#### [Extracted text]
Configuration
Table of contents
- Overview
- Parameters
- Layers
- Programmatic configuration
- Database location
- Filesystem sync
- Operating the database
Overview
ZIO-LMDB uses the standard ZIO Config mechanism. The default configuration provider reads from environment variables or Java system properties.
Parameters
| Config key | Environment variable | Default | Description |
|---|---|---|---|
lmdb.name | LMDB_NAME | default | Database name; also used as the directory name under lmdb.home |
lmdb.home | LMDB_HOME | $HOME/.lmdb | Parent directory where the database directory is created |
lmdb.sync | LMDB_SYNC | false | Flush all writes to disk synchronously (safe but slower) |
lmdb.maxReaders | LMDB_MAXREADERS | 1000 | Maximum number of concurrent read transactions |
lmdb.maxCollections | LMDB_MAXCOLLECTIONS | 10000 | Maximum number of collections (and indexes) that can be created |
lmdb.mapSize | LMDB_MAPSIZE | 100000000000 | Maximum database size in bytes (100 GB default) |
LMDB uses a memory-mapped file. mapSize is the virtual address space reserved, not the actual disk usage. You can set it large safely — the file only grows as data is written.
Layers
LMDB.live
Reads all parameters from the environment using ZIO Config’s default provider (environment variables or system properties):
object MyApp extends ZIOAppDefault:
def run =
myProgram.provide(LMDB.live, Scope.default)

#### [Work request 1]
List every config key in the parameters table of the ZIO-LMDB configuration page.
#### [Work request 2]
Write the next part of the ZIO-LMDB configuration page, picking up right after its last line.
You won't need the records for anything here.

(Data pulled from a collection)
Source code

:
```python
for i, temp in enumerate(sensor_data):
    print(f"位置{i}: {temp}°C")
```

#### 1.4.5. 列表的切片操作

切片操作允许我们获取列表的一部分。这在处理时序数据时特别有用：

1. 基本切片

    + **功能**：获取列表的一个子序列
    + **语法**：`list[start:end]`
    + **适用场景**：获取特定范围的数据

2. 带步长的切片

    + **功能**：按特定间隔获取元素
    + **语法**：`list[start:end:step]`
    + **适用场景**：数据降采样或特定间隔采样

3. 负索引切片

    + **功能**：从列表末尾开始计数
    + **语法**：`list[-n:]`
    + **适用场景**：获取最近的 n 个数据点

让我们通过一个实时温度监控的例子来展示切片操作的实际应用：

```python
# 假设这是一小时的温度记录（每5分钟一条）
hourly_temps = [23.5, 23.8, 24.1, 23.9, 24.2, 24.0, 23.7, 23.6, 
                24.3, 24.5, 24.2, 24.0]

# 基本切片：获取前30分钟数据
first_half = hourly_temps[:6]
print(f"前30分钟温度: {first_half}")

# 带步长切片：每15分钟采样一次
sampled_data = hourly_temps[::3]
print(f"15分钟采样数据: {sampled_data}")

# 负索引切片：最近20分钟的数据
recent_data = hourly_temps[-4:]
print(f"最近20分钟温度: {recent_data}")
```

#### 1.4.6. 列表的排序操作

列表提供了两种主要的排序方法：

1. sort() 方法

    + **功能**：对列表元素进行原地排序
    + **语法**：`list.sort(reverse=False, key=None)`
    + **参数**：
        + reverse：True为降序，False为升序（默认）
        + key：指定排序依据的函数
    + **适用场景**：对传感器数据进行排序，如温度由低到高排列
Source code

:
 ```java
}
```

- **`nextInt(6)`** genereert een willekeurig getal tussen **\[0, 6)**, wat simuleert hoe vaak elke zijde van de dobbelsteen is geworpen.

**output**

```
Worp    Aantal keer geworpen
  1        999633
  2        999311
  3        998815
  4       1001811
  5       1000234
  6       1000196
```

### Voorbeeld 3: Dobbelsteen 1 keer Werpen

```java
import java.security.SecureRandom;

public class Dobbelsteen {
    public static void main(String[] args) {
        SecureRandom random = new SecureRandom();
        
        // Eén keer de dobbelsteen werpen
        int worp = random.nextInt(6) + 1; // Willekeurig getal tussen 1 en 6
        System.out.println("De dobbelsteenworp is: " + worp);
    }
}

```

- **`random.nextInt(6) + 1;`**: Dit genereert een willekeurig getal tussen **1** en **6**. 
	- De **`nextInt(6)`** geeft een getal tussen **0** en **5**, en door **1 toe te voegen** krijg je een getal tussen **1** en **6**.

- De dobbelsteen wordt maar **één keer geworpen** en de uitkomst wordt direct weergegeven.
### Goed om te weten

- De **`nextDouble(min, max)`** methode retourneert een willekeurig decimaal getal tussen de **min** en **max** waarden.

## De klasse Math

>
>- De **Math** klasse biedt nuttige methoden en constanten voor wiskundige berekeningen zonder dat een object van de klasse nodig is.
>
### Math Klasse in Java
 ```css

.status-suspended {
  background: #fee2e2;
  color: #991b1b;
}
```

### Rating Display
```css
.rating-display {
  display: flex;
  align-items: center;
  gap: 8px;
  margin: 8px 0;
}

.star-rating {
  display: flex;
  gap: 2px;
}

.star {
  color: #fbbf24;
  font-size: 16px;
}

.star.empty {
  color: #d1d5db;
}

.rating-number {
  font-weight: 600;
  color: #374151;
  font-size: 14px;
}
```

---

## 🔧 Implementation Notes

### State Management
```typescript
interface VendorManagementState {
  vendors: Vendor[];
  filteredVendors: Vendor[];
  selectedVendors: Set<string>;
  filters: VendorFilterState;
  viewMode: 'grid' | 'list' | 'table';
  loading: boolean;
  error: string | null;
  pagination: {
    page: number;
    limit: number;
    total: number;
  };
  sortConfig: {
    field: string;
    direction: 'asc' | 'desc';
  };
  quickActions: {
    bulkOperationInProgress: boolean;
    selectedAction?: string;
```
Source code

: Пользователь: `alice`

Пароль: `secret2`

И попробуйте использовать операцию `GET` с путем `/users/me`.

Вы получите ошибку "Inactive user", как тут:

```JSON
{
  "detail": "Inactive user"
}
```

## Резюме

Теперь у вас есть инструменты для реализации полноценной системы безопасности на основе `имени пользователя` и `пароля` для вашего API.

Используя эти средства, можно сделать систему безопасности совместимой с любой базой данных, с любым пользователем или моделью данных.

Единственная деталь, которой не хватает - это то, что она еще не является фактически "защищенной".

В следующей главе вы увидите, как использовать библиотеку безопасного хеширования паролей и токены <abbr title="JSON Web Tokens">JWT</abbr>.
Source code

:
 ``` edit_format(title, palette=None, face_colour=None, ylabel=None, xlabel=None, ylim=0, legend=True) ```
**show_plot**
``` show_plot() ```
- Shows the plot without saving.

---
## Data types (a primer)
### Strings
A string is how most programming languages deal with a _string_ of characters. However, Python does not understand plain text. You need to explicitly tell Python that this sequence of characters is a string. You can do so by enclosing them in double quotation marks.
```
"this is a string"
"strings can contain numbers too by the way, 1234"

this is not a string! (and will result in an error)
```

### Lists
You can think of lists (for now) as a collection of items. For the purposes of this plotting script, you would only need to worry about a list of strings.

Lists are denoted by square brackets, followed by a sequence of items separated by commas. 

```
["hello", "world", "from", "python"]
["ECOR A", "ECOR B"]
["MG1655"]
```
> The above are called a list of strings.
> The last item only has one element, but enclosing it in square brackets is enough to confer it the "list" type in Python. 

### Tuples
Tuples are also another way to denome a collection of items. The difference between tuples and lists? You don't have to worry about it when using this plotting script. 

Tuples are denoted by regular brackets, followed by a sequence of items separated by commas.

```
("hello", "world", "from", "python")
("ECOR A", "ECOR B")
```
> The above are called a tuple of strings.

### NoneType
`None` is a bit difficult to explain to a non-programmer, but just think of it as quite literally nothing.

#### [Expected output 1]
lmdb.name, lmdb.home, lmdb.sync, lmdb.maxReaders, lmdb.maxCollections, lmdb.mapSize

#### [Expected output 2]
Configure via environment variables before launching:
LMDB_NAME=my-app \
LMDB_HOME=/var/data \
LMDB_MAXREADERS=200 \
java -jar my-app.jar
LMDB.liveWithDatabaseName
Overrides only the database name; all other parameters still come from the environment:
myProgram.provide(LMDB.liveWithDatabaseName("my-database"), Scope.default)
Useful in tests or small scripts where the name must be fixed in code.
Programmatic configuration
Provide a custom LMDBConfig to bypass environment-variable resolution entirely:
import zio.lmdb.*
val customLayer = LMDB.liveWithConfig(
LMDBConfig(
databaseName = "my-app",
databasesHome = Some("/var/data/lmdb"),
maxReaders = 500,
mapSize = BigInt(50_000_000_000L) // 50 GB
)
)
myProgram.provide(customLayer, Scope.default)
Database location
The database directory is:
$LMDB_HOME / $LMDB_NAME /
For example, with the defaults:
$HOME/.lmdb/default/
LMDB creates two files inside this directory:
data.mdb— the database data filelock.mdb— the reader lock table
Filesystem sync
By default (lmdb.sync = false), writes are applied to the memory-mapped file but not immediately flushed to disk. The OS will flush asynchronously. This is the standard LMDB setting: on a crash the OS may lose a few seconds of writes, but the database will never be corrupted.
Set lmdb.sync = true if you need durability guarantees on every write at the cost of significantly lower write throughput.
Operating the database
The lmdb-utils package provides standard command-line tools:
# Install (Debian/Ubuntu)
sudo apt-get install lmdb-utils
# Database statistics (all collections)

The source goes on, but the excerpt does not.